• TASK GOAL
Put the text lines from every item below into a single JSON list of strings, with one string per line and blank lines omitted.

[Collected data]
= = = = = = =

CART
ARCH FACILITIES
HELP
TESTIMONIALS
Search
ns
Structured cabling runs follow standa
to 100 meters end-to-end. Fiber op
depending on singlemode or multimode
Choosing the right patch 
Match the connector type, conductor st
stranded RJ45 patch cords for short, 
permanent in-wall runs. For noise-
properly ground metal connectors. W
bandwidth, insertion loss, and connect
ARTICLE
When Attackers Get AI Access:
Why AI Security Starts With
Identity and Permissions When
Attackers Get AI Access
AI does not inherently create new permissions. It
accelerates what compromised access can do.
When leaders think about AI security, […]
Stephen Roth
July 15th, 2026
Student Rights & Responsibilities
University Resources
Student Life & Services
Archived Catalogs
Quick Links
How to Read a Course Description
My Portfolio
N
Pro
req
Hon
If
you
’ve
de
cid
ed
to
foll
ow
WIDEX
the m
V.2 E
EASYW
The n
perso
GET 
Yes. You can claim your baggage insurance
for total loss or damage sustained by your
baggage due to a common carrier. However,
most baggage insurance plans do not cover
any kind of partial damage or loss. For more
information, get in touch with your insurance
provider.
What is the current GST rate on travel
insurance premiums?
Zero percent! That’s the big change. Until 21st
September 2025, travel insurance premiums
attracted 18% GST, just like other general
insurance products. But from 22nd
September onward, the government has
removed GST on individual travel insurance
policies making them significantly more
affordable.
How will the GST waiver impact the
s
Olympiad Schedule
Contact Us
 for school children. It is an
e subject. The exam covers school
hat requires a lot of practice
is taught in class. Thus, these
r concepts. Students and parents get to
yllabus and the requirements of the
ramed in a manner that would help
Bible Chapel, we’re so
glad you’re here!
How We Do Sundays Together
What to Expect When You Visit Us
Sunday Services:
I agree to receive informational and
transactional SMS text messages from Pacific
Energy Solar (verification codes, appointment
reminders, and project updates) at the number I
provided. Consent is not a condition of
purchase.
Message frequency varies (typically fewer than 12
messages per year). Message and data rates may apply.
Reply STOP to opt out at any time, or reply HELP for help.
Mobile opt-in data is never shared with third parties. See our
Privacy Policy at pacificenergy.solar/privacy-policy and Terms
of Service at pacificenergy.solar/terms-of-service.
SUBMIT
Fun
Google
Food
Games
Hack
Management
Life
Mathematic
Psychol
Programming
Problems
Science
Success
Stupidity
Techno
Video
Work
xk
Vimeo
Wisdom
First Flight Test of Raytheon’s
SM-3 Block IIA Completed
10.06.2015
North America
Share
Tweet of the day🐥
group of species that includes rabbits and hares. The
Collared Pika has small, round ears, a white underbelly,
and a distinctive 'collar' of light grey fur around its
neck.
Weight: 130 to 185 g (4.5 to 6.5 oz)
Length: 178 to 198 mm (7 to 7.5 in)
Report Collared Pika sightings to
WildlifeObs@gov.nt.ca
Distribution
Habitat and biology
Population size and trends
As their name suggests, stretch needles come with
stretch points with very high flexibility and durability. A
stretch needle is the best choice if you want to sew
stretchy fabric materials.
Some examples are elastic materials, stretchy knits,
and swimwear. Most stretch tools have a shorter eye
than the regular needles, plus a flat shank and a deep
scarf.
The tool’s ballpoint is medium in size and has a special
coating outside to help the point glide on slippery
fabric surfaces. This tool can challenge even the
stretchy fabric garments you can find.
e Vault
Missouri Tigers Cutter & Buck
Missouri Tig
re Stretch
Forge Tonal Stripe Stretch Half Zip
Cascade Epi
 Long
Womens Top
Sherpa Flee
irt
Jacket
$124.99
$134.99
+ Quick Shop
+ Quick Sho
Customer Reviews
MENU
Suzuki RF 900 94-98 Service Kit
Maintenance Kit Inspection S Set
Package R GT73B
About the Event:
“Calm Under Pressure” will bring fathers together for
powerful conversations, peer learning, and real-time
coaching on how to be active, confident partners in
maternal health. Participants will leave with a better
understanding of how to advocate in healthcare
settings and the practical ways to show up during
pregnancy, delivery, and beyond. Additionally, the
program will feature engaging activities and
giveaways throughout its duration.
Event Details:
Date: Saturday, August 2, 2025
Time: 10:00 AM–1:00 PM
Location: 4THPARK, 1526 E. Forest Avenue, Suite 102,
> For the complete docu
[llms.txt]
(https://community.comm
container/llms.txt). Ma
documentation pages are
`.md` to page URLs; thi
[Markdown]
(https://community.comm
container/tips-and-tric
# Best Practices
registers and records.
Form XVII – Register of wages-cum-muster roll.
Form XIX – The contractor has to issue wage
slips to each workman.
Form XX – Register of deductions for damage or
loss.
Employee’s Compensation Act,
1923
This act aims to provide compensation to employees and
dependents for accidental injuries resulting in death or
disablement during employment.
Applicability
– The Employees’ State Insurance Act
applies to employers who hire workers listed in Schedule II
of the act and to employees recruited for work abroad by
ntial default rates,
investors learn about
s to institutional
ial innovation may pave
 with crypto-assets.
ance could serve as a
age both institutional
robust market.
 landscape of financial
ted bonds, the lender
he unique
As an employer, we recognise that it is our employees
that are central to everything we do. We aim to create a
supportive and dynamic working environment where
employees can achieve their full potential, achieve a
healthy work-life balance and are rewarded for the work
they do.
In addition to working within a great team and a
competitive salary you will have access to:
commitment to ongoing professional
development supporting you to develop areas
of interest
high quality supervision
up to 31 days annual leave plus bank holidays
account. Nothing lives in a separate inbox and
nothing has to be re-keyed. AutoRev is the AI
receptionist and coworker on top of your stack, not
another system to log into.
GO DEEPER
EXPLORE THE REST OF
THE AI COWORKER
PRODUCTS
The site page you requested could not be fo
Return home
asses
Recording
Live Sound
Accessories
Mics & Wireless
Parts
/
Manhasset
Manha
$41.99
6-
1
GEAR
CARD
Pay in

= = = = = = =

• RESPONSE BOX
[
  "CART",
  "ARCH FACILITIES",
  "HELP",
  "TESTIMONIALS",
  "Search",
  "ns",
  "Structured cabling runs follow standa",
  "to 100 meters end-to-end. Fiber op",
  "depending on singlemode or multimode",
  "Choosing the right patch ",
  "Match the connector type, conductor st",
  "stranded RJ45 patch cords for short, ",
  "permanent in-wall runs. For noise-",
  "properly ground metal connectors. W",
  "bandwidth, insertion loss, and connect",
  "ARTICLE",
  "When Attackers Get AI Access:",
  "Why AI Security Starts With",
  "Identity and Permissions When",
  "Attackers Get AI Access",
  "AI does not inherently create new permissions. It",
  "accelerates what compromised access can do.",
  "When leaders think about AI security, […]",
  "Stephen Roth",
  "July 15th, 2026",
  "Student Rights & Responsibilities",
  "University Resources",
  "Student Life & Services",
  "Archived Catalogs",
  "Quick Links",
  "How to Read a Course Description",
  "My Portfolio",
  "N",
  "Pro",
  "req",
  "Hon",
  "If",
  "you",
  "’ve",
  "de",
  "cid",
  "ed",
  "to",
  "foll",
  "ow",
  "WIDEX",
  "the m",
  "V.2 E",
  "EASYW",
  "The n",
  "perso",
  "GET ",
  "Yes. You can claim your baggage insurance",
  "for total loss or damage sustained by your",
  "baggage due to a common carrier. However,",
  "most baggage insurance plans do not cover",
  "any kind of partial damage or loss. For more",
  "information, get in touch with your insurance",
  "provider.",
  "What is the current GST rate on travel",
  "insurance premiums?",
  "Zero percent! That’s the big change. Until 21st",
  "September 2025, travel insurance premiums",
  "attracted 18% GST, just like other general",
  "insurance products. But from 22nd",
  "September onward, the government has",
  "removed GST on individual travel insurance",
  "policies making them significantly more",
  "affordable.",
  "How will the GST waiver impact the",
  "s",
  "Olympiad Schedule",
  "Contact Us",
  " for school children. It is an",
  "e subject. The exam covers school",
  "hat requires a lot of practice",
  "is taught in class. Thus, these",
  "r concepts. Students and parents get to",
  "yllabus and the requirements of the",
  "ramed in a manner that would help",
  "Bible Chapel, we’re so",
  "glad you’re here!",
  "How We Do Sundays Together",
  "What to Expect When You Visit Us",
  "Sunday Services:",
  "I agree to receive informational and",
  "transactional SMS text messages from Pacific",
  "Energy Solar (verification codes, appointment",
  "reminders, and project updates) at the number I",
  "provided. Consent is not a condition of",
  "purchase.",
  "Message frequency varies (typically fewer than 12",
  "messages per year). Message and data rates may apply.",
  "Reply STOP to opt out at any time, or reply HELP for help.",
  "Mobile opt-in data is never shared with third parties. See our",
  "Privacy Policy at pacificenergy.solar/privacy-policy and Terms",
  "of Service at pacificenergy.solar/terms-of-service.",
  "SUBMIT",
  "Fun",
  "Google",
  "Food",
  "Games",
  "Hack",
  "Management",
  "Life",
  "Mathematic",
  "Psychol",
  "Programming",
  "Problems",
  "Science",
  "Success",
  "Stupidity",
  "Techno",
  "Video",
  "Work",
  "xk",
  "Vimeo",
  "Wisdom",
  "First Flight Test of Raytheon’s",
  "SM-3 Block IIA Completed",
  "10.06.2015",
  "North America",
  "Share",
  "Tweet of the day🐥",
  "group of species that includes rabbits and hares. The",
  "Collared Pika has small, round ears, a white underbelly,",
  "and a distinctive 'collar' of light grey fur around its",
  "neck.",
  "Weight: 130 to 185 g (4.5 to 6.5 oz)",
  "Length: 178 to 198 mm (7 to 7.5 in)",
  "Report Collared Pika sightings to",
  "WildlifeObs@gov.nt.ca",
  "Distribution",
  "Habitat and biology",
  "Population size and trends",
  "As their name suggests, stretch needles come with",
  "stretch points with very high flexibility and durability. A",
  "stretch needle is the best choice if you want to sew",
  "stretchy fabric materials.",
  "Some examples are elastic materials, stretchy knits,",
  "and swimwear. Most stretch tools have a shorter eye",
  "than the regular needles, plus a flat shank and a deep",
  "scarf.",
  "The tool’s ballpoint is medium in size and has a special",
  "coating outside to help the point glide on slippery",
  "fabric surfaces. This tool can challenge even the",
  "stretchy fabric garments you can find.",
  "e Vault",
  "Missouri Tigers Cutter & Buck",
  "Missouri Tig",
  "re Stretch",
  "Forge Tonal Stripe Stretch Half Zip",
  "Cascade Epi",
  " Long",
  "Womens Top",
  "Sherpa Flee",
  "irt",
  "Jacket",
  "$124.99",
  "$134.99",
  "+ Quick Shop",
  "+ Quick Sho",
  "Customer Reviews",
  "MENU",
  "Suzuki RF 900 94-98 Service Kit",
  "Maintenance Kit Inspection S Set",
  "Package R GT73B",
  "About the Event:",
  "“Calm Under Pressure” will bring fathers together for",
  "powerful conversations, peer learning, and real-time",
  "coaching on how to be active, confident partners in",
  "maternal health. Participants will leave with a better",
  "understanding of how to advocate in healthcare",
  "settings and the practical ways to show up during",
  "pregnancy, delivery, and beyond. Additionally, the",
  "program will feature engaging activities and",
  "giveaways throughout its duration.",
  "Event Details:",
  "Date: Saturday, August 2, 2025",
  "Time: 10:00 AM–1:00 PM",
  "Location: 4THPARK, 1526 E. Forest Avenue, Suite 102,",
  "> For the complete docu",
  "[llms.txt]",
  "(https://community.comm",
  "container/llms.txt). Ma",
  "documentation pages are",
  "`.md` to page URLs; thi",
  "[Markdown]",
  "(https://community.comm",
  "container/tips-and-tric",
  "# Best Practices",
  "registers and records.",
  "Form XVII – Register of wages-cum-muster roll.",
  "Form XIX – The contractor has to issue wage",
  "slips to each workman.",
  "Form XX – Register of deductions for damage or",
  "loss.",
  "Employee’s Compensation Act,",
  "1923",
  "This act aims to provide compensation to employees and",
  "dependents for accidental injuries resulting in death or",
  "disablement during employment.",
  "Applicability",
  "– The Employees’ State Insurance Act",
  "applies to employers who hire workers listed in Schedule II",
  "of the act and to employees recruited for work abroad by",
  "ntial default rates,",
  "investors learn about",
  "s to institutional",
  "ial innovation may pave",
  " with crypto-assets.",
  "ance could serve as a",
  "age both institutional",
  "robust market.",
  " landscape of financial",
  "ted bonds, the lender",
  "he unique",
  "As an employer, we recognise that it is our employees",
  "that are central to everything we do. We aim to create a",
  "supportive and dynamic working environment where",
  "employees can achieve their full potential, achieve a",
  "healthy work-life balance and are rewarded for the work",
  "they do.",
  "In addition to working within a great team and a",
  "competitive salary you will have access to:",
  "commitment to ongoing professional",
  "development supporting you to develop areas",
  "of interest",
  "high quality supervision",
  "up to 31 days annual leave plus bank holidays",
  "account. Nothing lives in a separate inbox and",
  "nothing has to be re-keyed. AutoRev is the AI",
  "receptionist and coworker on top of your stack, not",
  "another system to log into.",
  "GO DEEPER",
  "EXPLORE THE REST OF",
  "THE AI COWORKER",
  "PRODUCTS",
  "The site page you requested could not be fo",
  "Return home",
  "asses",
  "Recording",
  "Live Sound",
  "Accessories",
  "Mics & Wireless",
  "Parts",
  "/",
  "Manhasset",
  "Manha",
  "$41.99",
  "6-",
  "1",
  "GEAR",
  "CARD",
  "Pay in"
]